Set down word for word the lines that begin the entries and run through the line containing "### 3. Network Selection". Give nothing further.

━━━━

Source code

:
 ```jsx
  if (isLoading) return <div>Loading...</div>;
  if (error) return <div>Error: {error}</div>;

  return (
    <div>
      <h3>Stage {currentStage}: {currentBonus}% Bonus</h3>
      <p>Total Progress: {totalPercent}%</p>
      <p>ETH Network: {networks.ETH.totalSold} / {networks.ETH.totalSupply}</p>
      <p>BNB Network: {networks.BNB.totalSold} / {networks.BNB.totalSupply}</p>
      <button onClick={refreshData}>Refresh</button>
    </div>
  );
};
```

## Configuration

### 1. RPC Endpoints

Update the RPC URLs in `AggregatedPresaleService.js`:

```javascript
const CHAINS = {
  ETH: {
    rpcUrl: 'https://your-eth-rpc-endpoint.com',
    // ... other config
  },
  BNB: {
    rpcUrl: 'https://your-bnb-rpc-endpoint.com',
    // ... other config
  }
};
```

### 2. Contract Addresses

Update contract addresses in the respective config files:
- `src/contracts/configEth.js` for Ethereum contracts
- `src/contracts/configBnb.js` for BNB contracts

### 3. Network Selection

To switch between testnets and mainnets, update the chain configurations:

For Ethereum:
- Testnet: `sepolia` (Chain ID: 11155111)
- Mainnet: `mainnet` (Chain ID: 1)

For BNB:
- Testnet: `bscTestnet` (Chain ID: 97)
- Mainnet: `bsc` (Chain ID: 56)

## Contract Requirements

━━━━

== Solution to this problem ==
Source code

:
 ```jsx
  if (isLoading) return <div>Loading...</div>;
  if (error) return <div>Error: {error}</div>;

  return (
    <div>
      <h3>Stage {currentStage}: {currentBonus}% Bonus</h3>
      <p>Total Progress: {totalPercent}%</p>
      <p>ETH Network: {networks.ETH.totalSold} / {networks.ETH.totalSupply}</p>
      <p>BNB Network: {networks.BNB.totalSold} / {networks.BNB.totalSupply}</p>
      <button onClick={refreshData}>Refresh</button>
    </div>
  );
};
```

## Configuration

### 1. RPC Endpoints

Update the RPC URLs in `AggregatedPresaleService.js`:

```javascript
const CHAINS = {
  ETH: {
    rpcUrl: 'https://your-eth-rpc-endpoint.com',
    // ... other config
  },
  BNB: {
    rpcUrl: 'https://your-bnb-rpc-endpoint.com',
    // ... other config
  }
};
```

### 2. Contract Addresses

Update contract addresses in the respective config files:
- `src/contracts/configEth.js` for Ethereum contracts
- `src/contracts/configBnb.js` for BNB contracts

### 3. Network Selection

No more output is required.